Saved entries

* Start *

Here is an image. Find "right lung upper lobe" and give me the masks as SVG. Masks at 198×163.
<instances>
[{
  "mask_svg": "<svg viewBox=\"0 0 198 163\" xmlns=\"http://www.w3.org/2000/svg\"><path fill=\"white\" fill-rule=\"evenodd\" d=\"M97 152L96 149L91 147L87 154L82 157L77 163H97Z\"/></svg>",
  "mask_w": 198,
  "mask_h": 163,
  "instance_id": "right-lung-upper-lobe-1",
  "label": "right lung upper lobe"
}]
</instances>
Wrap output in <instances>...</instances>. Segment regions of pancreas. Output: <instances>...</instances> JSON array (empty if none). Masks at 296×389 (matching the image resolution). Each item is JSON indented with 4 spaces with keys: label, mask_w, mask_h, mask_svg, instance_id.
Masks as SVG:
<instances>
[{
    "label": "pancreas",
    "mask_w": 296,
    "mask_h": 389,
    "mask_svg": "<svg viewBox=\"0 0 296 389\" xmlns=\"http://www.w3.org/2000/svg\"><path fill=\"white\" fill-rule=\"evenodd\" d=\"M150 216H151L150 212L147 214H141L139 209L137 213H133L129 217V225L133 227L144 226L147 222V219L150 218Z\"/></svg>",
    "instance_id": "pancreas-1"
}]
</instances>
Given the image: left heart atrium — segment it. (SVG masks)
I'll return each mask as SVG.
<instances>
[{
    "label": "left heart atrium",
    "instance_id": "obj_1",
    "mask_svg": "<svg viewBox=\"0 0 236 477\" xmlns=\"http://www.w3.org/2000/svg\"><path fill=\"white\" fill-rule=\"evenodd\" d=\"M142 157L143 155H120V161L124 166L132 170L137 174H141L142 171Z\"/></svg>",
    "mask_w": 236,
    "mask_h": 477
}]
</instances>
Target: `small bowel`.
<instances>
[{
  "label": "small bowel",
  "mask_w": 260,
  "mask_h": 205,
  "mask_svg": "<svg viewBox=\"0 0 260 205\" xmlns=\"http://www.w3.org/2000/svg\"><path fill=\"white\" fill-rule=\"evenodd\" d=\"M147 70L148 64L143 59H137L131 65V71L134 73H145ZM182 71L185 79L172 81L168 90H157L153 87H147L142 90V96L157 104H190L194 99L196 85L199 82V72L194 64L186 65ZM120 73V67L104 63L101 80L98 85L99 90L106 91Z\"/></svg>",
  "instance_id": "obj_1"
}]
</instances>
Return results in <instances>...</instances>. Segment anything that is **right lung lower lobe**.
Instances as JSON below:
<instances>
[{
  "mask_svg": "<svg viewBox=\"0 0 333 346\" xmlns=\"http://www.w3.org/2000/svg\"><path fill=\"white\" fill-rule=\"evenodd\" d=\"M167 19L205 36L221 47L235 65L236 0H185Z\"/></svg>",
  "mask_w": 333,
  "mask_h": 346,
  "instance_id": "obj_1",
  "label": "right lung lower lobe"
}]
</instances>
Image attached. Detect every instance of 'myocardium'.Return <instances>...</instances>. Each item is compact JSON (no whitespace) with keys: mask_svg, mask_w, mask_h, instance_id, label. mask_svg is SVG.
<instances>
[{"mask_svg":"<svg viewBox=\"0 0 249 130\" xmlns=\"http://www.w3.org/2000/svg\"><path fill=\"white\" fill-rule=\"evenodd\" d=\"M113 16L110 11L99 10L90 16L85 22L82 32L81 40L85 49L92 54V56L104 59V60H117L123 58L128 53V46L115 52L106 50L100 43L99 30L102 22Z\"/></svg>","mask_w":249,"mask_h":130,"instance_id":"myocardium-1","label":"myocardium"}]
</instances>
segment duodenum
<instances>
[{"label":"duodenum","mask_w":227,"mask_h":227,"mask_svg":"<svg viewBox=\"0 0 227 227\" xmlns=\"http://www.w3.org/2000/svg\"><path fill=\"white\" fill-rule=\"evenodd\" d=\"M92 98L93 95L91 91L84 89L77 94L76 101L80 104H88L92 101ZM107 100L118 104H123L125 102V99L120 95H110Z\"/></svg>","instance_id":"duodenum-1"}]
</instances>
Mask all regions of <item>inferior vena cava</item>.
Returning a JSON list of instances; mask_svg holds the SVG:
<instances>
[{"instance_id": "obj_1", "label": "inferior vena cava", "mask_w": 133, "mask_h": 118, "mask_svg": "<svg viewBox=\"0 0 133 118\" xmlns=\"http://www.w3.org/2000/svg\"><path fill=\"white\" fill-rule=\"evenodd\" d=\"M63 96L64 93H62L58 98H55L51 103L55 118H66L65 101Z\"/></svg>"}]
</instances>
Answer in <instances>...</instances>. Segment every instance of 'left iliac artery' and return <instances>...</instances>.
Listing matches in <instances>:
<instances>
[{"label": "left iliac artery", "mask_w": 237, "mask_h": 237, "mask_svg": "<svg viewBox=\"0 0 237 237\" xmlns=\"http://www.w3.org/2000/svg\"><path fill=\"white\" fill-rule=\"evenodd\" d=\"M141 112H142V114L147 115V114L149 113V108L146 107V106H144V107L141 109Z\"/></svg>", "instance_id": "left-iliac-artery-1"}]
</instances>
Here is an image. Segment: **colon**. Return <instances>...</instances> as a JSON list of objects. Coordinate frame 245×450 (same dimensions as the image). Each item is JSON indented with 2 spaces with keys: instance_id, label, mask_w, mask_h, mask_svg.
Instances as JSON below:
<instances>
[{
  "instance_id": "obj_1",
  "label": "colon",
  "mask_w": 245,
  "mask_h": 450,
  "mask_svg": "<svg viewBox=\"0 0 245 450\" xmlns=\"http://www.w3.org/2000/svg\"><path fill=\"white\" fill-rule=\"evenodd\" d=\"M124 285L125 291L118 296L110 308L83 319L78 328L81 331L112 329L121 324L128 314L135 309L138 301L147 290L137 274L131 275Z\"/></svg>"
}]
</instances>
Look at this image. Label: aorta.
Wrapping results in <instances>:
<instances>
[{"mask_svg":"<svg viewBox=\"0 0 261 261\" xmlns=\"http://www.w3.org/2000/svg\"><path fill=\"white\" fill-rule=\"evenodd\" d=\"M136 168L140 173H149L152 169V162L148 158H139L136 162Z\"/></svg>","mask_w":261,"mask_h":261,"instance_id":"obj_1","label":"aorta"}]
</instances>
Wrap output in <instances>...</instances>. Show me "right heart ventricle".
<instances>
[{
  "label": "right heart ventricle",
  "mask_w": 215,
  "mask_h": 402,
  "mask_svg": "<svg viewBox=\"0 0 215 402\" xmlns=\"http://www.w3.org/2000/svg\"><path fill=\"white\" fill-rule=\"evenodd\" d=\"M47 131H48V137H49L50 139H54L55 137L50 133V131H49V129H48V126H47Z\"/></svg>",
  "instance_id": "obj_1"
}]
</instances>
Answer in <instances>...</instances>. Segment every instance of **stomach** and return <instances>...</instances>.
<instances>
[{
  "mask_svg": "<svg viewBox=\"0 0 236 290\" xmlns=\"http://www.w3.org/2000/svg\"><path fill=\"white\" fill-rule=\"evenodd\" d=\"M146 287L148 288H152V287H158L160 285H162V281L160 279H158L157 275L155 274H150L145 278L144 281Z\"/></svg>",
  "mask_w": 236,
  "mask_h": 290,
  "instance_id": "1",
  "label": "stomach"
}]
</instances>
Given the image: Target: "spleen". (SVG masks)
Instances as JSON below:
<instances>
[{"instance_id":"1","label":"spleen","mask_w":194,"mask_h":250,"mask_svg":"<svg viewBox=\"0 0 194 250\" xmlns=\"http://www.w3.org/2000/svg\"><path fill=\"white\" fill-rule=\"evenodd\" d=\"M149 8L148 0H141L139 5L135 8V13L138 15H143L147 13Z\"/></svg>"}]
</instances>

* End *

**STATED EXERCISE:** Recast every line of the material above as a JSON list of strings, one string per line, leaving out any blank lines.

**RESPONSE TO THIS EXERCISE:**
[
  "Here is an image. Find \"right lung upper lobe\" and give me the masks as SVG. Masks at 198×163.",
  "<instances>",
  "[{",
  "  \"mask_svg\": \"<svg viewBox=\\\"0 0 198 163\\\" xmlns=\\\"http://www.w3.org/2000/svg\\\"><path fill=\\\"white\\\" fill-rule=\\\"evenodd\\\" d=\\\"M97 152L96 149L91 147L87 154L82 157L77 163H97Z\\\"/></svg>\",",
  "  \"mask_w\": 198,",
  "  \"mask_h\": 163,",
  "  \"instance_id\": \"right-lung-upper-lobe-1\",",
  "  \"label\": \"right lung upper lobe\"",
  "}]",
  "</instances>",
  "Wrap output in <instances>...</instances>. Segment regions of pancreas. Output: <instances>...</instances> JSON array (empty if none). Masks at 296×389 (matching the image resolution). Each item is JSON indented with 4 spaces with keys: label, mask_w, mask_h, mask_svg, instance_id.",
  "Masks as SVG:",
  "<instances>",
  "[{",
  "    \"label\": \"pancreas\",",
  "    \"mask_w\": 296,",
  "    \"mask_h\": 389,",
  "    \"mask_svg\": \"<svg viewBox=\\\"0 0 296 389\\\" xmlns=\\\"http://www.w3.org/2000/svg\\\"><path fill=\\\"white\\\" fill-rule=\\\"evenodd\\\" d=\\\"M150 216H151L150 212L147 214H141L139 209L137 213H133L129 217V225L133 227L144 226L147 222V219L150 218Z\\\"/></svg>\",",
  "    \"instance_id\": \"pancreas-1\"",
  "}]",
  "</instances>",
  "Given the image: left heart atrium — segment it. (SVG masks)",
  "I'll return each mask as SVG.",
  "<instances>",
  "[{",
  "    \"label\": \"left heart atrium\",",
  "    \"instance_id\": \"obj_1\",",
  "    \"mask_svg\": \"<svg viewBox=\\\"0 0 236 477\\\" xmlns=\\\"http://www.w3.org/2000/svg\\\"><path fill=\\\"white\\\" fill-rule=\\\"evenodd\\\" d=\\\"M142 157L143 155H120V161L124 166L132 170L137 174H141L142 171Z\\\"/></svg>\",",
  "    \"mask_w\": 236,",
  "    \"mask_h\": 477",
  "}]",
  "</instances>",
  "Target: `small bowel`.",
  "<instances>",
  "[{",
  "  \"label\": \"small bowel\",",
  "  \"mask_w\": 260,",
  "  \"mask_h\": 205,",
  "  \"mask_svg\": \"<svg viewBox=\\\"0 0 260 205\\\" xmlns=\\\"http://www.w3.org/2000/svg\\\"><path fill=\\\"white\\\" fill-rule=\\\"evenodd\\\" d=\\\"M147 70L148 64L143 59H137L131 65V71L134 73H145ZM182 71L185 79L172 81L168 90H157L153 87H147L142 90V96L157 104H190L194 99L196 85L199 82V72L194 64L186 65ZM120 73V67L104 63L101 80L98 85L99 90L106 91Z\\\"/></svg>\",",
  "  \"instance_id\": \"obj_1\"",
  "}]",
  "</instances>",
  "Return results in <instances>...</instances>. Segment anything that is **right lung lower lobe**.",
  "Instances as JSON below:",
  "<instances>",
  "[{",
  "  \"mask_svg\": \"<svg viewBox=\\\"0 0 333 346\\\" xmlns=\\\"http://www.w3.org/2000/svg\\\"><path fill=\\\"white\\\" fill-rule=\\\"evenodd\\\" d=\\\"M167 19L205 36L221 47L235 65L236 0H185Z\\\"/></svg>\",",
  "  \"mask_w\": 333,",
  "  \"mask_h\": 346,",
  "  \"instance_id\": \"obj_1\",",
  "  \"label\": \"right lung lower lobe\"",
  "}]",
  "</instances>",
  "Image attached. Detect every instance of 'myocardium'.Return <instances>...</instances>. Each item is compact JSON (no whitespace) with keys: mask_svg, mask_w, mask_h, instance_id, label. mask_svg is SVG.",
  "<instances>",
  "[{\"mask_svg\":\"<svg viewBox=\\\"0 0 249 130\\\" xmlns=\\\"http://www.w3.org/2000/svg\\\"><path fill=\\\"white\\\" fill-rule=\\\"evenodd\\\" d=\\\"M113 16L110 11L99 10L90 16L85 22L82 32L81 40L85 49L92 54V56L104 59V60H117L123 58L128 53V46L115 52L106 50L100 43L99 30L102 22Z\\\"/></svg>\",\"mask_w\":249,\"mask_h\":130,\"instance_id\":\"myocardium-1\",\"label\":\"myocardium\"}]",
  "</instances>",
  "segment duodenum",
  "<instances>",
  "[{\"label\":\"duodenum\",\"mask_w\":227,\"mask_h\":227,\"mask_svg\":\"<svg viewBox=\\\"0 0 227 227\\\" xmlns=\\\"http://www.w3.org/2000/svg\\\"><path fill=\\\"white\\\" fill-rule=\\\"evenodd\\\" d=\\\"M92 98L93 95L91 91L84 89L77 94L76 101L80 104H88L92 101ZM107 100L118 104H123L125 102V99L120 95H110Z\\\"/></svg>\",\"instance_id\":\"duodenum-1\"}]",
  "</instances>",
  "Mask all regions of <item>inferior vena cava</item>.",
  "Returning a JSON list of instances; mask_svg holds the SVG:",
  "<instances>",
  "[{\"instance_id\": \"obj_1\", \"label\": \"inferior vena cava\", \"mask_w\": 133, \"mask_h\": 118, \"mask_svg\": \"<svg viewBox=\\\"0 0 133 118\\\" xmlns=\\\"http://www.w3.org/2000/svg\\\"><path fill=\\\"white\\\" fill-rule=\\\"evenodd\\\" d=\\\"M63 96L64 93H62L58 98H55L51 103L55 118H66L65 101Z\\\"/></svg>\"}]",
  "</instances>",
  "Answer in <instances>...</instances>. Segment every instance of 'left iliac artery' and return <instances>...</instances>.",
  "Listing matches in <instances>:",
  "<instances>",
  "[{\"label\": \"left iliac artery\", \"mask_w\": 237, \"mask_h\": 237, \"mask_svg\": \"<svg viewBox=\\\"0 0 237 237\\\" xmlns=\\\"http://www.w3.org/2000/svg\\\"><path fill=\\\"white\\\" fill-rule=\\\"evenodd\\\" d=\\\"M141 112H142V114L147 115V114L149 113V108L146 107V106H144V107L141 109Z\\\"/></svg>\", \"instance_id\": \"left-iliac-artery-1\"}]",
  "</instances>",
  "Here is an image. Segment: **colon**. Return <instances>...</instances> as a JSON list of objects. Coordinate frame 245×450 (same dimensions as the image). Each item is JSON indented with 2 spaces with keys: instance_id, label, mask_w, mask_h, mask_svg.",
  "Instances as JSON below:",
  "<instances>",
  "[{",
  "  \"instance_id\": \"obj_1\",",
  "  \"label\": \"colon\",",
  "  \"mask_w\": 245,",
  "  \"mask_h\": 450,",
  "  \"mask_svg\": \"<svg viewBox=\\\"0 0 245 450\\\" xmlns=\\\"http://www.w3.org/2000/svg\\\"><path fill=\\\"white\\\" fill-rule=\\\"evenodd\\\" d=\\\"M124 285L125 291L118 296L110 308L83 319L78 328L81 331L112 329L121 324L128 314L135 309L138 301L147 290L137 274L131 275Z\\\"/></svg>\"",
  "}]",
  "</instances>",
  "Look at this image. Label: aorta.",
  "Wrapping results in <instances>:",
  "<instances>",
  "[{\"mask_svg\":\"<svg viewBox=\\\"0 0 261 261\\\" xmlns=\\\"http://www.w3.org/2000/svg\\\"><path fill=\\\"white\\\" fill-rule=\\\"evenodd\\\" d=\\\"M136 168L140 173H149L152 169V162L148 158H139L136 162Z\\\"/></svg>\",\"mask_w\":261,\"mask_h\":261,\"instance_id\":\"obj_1\",\"label\":\"aorta\"}]",
  "</instances>",
  "Wrap output in <instances>...</instances>. Show me \"right heart ventricle\".",
  "<instances>",
  "[{",
  "  \"label\": \"right heart ventricle\",",
  "  \"mask_w\": 215,",
  "  \"mask_h\": 402,",
  "  \"mask_svg\": \"<svg viewBox=\\\"0 0 215 402\\\" xmlns=\\\"http://www.w3.org/2000/svg\\\"><path fill=\\\"white\\\" fill-rule=\\\"evenodd\\\" d=\\\"M47 131H48V137H49L50 139H54L55 137L50 133V131H49V129H48V126H47Z\\\"/></svg>\",",
  "  \"instance_id\": \"obj_1\"",
  "}]",
  "</instances>",
  "Answer in <instances>...</instances>. Segment every instance of **stomach** and return <instances>...</instances>.",
  "<instances>",
  "[{",
  "  \"mask_svg\": \"<svg viewBox=\\\"0 0 236 290\\\" xmlns=\\\"http://www.w3.org/2000/svg\\\"><path fill=\\\"white\\\" fill-rule=\\\"evenodd\\\" d=\\\"M146 287L148 288H152V287H158L160 285H162V281L160 279H158L157 275L155 274H150L145 278L144 281Z\\\"/></svg>\",",
  "  \"mask_w\": 236,",
  "  \"mask_h\": 290,",
  "  \"instance_id\": \"1\",",
  "  \"label\": \"stomach\"",
  "}]",
  "</instances>",
  "Given the image: Target: \"spleen\". (SVG masks)",
  "Instances as JSON below:",
  "<instances>",
  "[{\"instance_id\":\"1\",\"label\":\"spleen\",\"mask_w\":194,\"mask_h\":250,\"mask_svg\":\"<svg viewBox=\\\"0 0 194 250\\\" xmlns=\\\"http://www.w3.org/2000/svg\\\"><path fill=\\\"white\\\" fill-rule=\\\"evenodd\\\" d=\\\"M149 8L148 0H141L139 5L135 8V13L138 15H143L147 13Z\\\"/></svg>\"}]",
  "</instances>"
]